Some in Europe are waking up to this danger and beginning to speak out. British officials have declared that “’freedom of speech is not absolute.’” The European Commission has declared that “limiting freedom of expression can be a proportionate course of action … to protect the integrity of public information.” And the European Court of Human Rights has found that “freedom of speech is not a defense for defamation.”
Thus, Linkevicius says, “we should ensure there is a level playing field, and the same set of rules, for all of Europe’s media outlets. No one should be allowed to play rugby on a soccer pitch.”
Earlier this year, he writes, he and his counterparts from Denmark, Estonia and the United Kingdom called on the EU to “respond to Kremlin propaganda with a ‘4 As’ approach: ensure information alternatives, raise public awareness, be assertive on proactive communication of facts, and request accountability from media outlets.”

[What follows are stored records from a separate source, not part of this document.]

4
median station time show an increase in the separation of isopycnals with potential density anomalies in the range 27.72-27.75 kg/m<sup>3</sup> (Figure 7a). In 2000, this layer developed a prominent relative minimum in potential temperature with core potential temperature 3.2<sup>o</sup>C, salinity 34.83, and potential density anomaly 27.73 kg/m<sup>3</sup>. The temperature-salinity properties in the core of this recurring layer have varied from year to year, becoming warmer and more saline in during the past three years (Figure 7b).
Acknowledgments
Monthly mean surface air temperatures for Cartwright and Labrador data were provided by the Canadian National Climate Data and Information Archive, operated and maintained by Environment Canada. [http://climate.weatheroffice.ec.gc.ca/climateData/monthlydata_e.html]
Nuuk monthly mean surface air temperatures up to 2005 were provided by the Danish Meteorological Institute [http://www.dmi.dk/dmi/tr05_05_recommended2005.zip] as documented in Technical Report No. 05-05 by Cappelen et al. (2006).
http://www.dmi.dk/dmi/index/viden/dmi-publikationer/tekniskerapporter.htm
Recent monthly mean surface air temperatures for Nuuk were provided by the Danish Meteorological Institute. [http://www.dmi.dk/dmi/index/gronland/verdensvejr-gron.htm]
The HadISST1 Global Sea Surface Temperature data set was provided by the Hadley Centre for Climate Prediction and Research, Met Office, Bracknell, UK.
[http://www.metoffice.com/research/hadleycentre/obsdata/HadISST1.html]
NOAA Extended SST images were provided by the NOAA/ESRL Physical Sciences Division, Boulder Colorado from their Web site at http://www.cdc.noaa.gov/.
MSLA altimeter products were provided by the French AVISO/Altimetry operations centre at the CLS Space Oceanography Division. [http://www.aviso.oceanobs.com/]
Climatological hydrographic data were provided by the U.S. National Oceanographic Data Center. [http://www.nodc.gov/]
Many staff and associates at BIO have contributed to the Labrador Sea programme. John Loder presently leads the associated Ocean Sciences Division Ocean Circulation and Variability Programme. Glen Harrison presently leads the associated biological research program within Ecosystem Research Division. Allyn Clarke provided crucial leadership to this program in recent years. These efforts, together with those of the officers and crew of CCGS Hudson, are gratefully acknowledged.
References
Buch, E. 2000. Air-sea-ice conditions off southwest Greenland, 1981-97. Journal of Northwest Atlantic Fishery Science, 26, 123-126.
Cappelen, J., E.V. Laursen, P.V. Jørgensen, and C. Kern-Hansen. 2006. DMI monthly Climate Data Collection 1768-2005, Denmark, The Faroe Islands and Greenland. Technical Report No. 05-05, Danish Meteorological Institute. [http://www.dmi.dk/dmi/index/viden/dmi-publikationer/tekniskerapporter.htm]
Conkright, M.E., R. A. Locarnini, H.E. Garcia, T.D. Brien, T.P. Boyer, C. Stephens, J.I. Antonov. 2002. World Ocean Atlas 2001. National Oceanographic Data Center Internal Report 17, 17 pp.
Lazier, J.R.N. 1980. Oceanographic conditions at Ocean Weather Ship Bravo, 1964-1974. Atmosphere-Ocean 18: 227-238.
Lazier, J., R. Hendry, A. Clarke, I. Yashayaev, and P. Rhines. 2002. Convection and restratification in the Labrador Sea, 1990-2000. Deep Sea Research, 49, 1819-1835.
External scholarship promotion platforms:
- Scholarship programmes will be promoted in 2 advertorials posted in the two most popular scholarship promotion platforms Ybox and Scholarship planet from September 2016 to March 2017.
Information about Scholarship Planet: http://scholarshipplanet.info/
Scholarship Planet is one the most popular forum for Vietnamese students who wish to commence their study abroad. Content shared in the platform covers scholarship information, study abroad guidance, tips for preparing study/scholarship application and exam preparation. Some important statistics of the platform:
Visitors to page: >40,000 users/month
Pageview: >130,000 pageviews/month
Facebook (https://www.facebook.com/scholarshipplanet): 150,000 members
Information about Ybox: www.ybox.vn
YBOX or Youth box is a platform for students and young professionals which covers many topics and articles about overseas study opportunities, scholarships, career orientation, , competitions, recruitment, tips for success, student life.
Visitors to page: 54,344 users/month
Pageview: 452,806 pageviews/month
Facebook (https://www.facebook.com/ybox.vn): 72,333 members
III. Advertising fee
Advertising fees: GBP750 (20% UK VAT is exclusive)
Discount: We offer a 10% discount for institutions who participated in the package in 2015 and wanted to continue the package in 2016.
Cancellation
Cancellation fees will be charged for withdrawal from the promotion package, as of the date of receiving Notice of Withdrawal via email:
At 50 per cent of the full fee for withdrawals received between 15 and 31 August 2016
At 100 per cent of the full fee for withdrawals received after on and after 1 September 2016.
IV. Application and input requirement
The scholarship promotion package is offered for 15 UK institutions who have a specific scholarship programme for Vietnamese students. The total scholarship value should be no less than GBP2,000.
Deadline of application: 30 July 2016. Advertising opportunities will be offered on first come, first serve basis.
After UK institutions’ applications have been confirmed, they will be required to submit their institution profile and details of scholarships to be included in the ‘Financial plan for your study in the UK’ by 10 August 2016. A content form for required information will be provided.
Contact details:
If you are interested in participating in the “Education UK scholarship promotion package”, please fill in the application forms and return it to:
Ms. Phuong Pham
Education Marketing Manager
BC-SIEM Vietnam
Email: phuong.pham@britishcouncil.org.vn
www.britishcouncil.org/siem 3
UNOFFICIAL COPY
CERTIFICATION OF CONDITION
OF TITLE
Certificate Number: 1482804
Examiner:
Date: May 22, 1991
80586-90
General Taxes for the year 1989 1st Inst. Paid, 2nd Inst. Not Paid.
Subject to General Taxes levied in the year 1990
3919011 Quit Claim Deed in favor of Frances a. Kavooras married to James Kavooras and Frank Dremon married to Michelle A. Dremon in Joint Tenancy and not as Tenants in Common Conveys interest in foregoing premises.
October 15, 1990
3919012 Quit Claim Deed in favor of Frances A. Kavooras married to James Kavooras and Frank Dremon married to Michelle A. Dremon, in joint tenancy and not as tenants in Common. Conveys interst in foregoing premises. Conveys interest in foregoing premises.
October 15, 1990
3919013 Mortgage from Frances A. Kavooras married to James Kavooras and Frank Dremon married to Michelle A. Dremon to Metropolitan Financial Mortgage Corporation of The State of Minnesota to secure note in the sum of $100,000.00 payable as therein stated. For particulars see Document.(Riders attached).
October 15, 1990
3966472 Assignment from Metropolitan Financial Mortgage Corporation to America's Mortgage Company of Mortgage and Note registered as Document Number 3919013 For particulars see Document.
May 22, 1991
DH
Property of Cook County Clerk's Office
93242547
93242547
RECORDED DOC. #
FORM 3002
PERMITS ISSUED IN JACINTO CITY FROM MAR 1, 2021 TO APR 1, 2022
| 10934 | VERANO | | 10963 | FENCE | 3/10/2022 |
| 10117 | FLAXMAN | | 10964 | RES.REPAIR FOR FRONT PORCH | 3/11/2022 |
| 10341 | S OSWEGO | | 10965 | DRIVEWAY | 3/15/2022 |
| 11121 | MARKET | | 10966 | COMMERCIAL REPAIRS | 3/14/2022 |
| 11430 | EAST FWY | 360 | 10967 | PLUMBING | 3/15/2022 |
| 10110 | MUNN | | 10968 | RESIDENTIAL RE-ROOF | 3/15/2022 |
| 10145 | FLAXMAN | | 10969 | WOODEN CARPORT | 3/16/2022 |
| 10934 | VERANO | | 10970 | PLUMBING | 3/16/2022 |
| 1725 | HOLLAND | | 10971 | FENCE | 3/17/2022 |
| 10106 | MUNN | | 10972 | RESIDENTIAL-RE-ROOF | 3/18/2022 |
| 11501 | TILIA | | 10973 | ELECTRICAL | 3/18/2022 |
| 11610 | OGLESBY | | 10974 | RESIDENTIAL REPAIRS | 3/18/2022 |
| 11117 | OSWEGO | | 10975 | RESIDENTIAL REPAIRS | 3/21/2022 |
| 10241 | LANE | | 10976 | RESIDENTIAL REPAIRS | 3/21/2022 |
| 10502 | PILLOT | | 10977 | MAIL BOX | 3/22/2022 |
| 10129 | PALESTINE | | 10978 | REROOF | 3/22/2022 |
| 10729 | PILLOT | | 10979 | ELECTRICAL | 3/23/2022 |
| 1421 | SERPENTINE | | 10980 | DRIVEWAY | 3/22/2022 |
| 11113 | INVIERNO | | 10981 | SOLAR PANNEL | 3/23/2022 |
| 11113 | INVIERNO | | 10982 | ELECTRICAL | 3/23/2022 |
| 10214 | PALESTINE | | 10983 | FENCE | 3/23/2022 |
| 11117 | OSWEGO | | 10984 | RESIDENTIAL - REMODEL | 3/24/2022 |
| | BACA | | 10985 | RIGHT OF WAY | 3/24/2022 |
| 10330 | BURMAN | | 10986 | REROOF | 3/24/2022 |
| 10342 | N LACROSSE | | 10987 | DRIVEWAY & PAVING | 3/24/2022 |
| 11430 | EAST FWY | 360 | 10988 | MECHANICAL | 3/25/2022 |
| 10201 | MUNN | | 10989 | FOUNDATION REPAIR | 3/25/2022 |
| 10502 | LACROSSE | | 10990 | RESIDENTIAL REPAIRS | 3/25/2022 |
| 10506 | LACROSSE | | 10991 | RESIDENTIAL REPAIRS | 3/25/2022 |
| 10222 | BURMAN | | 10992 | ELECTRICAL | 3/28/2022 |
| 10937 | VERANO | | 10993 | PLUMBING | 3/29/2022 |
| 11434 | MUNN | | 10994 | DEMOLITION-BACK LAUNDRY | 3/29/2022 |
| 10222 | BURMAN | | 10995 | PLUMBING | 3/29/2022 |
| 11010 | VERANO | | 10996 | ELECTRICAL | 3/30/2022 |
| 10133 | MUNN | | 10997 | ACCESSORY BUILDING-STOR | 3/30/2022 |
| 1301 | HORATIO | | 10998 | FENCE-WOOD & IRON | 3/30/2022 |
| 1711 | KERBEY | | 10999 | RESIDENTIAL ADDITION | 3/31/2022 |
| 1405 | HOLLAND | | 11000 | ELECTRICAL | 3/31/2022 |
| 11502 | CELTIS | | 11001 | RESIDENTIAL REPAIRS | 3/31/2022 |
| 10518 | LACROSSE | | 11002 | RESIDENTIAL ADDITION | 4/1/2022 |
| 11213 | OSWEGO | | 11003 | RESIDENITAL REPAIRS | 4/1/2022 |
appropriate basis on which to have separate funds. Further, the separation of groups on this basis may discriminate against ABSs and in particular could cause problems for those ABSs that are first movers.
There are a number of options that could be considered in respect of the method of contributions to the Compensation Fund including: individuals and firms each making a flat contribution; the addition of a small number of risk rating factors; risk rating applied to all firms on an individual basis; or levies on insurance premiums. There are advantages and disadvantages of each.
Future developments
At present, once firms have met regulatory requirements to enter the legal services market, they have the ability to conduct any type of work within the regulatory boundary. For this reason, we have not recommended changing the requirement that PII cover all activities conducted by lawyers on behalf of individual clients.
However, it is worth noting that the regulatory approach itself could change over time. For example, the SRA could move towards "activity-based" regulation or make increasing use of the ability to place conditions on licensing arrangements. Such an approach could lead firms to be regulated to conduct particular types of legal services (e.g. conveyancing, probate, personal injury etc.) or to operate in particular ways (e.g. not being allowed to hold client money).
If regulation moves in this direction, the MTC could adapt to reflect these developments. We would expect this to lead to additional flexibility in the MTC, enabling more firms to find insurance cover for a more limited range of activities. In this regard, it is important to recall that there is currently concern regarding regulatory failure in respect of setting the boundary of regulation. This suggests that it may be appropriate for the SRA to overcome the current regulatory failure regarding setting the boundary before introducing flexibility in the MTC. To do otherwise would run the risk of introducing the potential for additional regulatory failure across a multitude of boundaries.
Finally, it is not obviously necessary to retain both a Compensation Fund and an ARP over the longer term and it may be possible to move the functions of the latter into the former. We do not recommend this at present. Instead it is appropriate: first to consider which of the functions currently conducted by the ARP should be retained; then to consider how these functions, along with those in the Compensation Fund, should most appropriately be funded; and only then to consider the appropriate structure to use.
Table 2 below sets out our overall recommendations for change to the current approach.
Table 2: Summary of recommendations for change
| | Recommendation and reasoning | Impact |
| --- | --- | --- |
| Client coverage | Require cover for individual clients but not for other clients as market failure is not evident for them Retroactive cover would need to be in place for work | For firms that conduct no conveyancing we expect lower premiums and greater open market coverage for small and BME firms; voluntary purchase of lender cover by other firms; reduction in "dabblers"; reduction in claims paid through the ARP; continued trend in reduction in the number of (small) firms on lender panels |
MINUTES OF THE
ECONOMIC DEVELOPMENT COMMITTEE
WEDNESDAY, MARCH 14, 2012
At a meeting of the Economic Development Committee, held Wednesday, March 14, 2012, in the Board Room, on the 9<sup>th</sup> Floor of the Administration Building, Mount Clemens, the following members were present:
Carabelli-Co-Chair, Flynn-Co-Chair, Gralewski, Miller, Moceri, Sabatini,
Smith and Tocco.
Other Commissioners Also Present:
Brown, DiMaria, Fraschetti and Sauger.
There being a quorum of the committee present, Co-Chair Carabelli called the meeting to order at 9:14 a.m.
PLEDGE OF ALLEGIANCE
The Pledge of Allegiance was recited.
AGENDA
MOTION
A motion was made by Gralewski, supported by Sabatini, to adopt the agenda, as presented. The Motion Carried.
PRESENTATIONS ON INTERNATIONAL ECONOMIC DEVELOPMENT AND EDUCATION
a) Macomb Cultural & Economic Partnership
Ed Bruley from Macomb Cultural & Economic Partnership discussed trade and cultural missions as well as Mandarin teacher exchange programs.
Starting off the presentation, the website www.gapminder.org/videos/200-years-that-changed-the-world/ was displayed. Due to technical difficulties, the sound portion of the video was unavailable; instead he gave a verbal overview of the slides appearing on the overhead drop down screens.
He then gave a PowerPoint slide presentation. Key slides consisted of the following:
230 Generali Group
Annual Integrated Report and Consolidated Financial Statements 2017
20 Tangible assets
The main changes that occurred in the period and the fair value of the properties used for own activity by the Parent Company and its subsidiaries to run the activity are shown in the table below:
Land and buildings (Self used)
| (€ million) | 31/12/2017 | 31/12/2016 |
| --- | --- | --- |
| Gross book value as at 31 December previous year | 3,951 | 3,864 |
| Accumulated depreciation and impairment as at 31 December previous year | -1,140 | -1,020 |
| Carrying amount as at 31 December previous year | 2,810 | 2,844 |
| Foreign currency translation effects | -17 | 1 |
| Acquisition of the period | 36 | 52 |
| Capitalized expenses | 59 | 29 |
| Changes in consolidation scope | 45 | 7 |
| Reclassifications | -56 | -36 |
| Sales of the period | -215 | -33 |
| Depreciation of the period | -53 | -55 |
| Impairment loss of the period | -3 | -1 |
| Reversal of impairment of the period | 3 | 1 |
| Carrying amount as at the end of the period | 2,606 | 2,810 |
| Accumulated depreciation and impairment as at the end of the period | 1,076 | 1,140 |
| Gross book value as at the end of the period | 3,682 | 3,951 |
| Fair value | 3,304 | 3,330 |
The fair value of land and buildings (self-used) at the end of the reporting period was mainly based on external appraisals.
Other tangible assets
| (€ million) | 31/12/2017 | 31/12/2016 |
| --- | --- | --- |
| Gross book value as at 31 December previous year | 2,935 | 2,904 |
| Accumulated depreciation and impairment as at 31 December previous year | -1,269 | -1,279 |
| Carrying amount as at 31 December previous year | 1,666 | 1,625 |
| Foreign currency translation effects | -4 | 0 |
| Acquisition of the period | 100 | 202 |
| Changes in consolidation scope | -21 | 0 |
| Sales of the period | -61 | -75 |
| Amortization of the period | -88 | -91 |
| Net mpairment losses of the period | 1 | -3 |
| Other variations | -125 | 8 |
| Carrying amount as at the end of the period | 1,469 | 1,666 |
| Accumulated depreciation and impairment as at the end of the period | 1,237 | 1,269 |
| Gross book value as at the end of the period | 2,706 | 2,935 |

That has “nothing to do with censorship or with producing our own propaganda/lies,” he argues. Rather, it involves both providing alternative sources for Russian-language audiences and changing “our own thinking. We need to understand that [Russian] propaganda is directed against all of Europe, not just the east, and we need to start calling things by their proper names.”
“A [Russian] T-90 tank in Ukraine isn’t just a ‘vehicle,’” he concludes. “A lie is not an alternative point of view. [And] propaganda is not a legitimate form of public diplomacy.” Only “our naivete is preventing us from taking appropriate action, even as the other side advances its undeclared info-war.”
Linkevicius has some timely words to say about the flow of information. It is a very difficult path to tread but one that needs to be done with humility and transparency. Angry responses that simultaneously demonise all Russians will not help either, as much dialogue is needed with the ordinary Russian people too.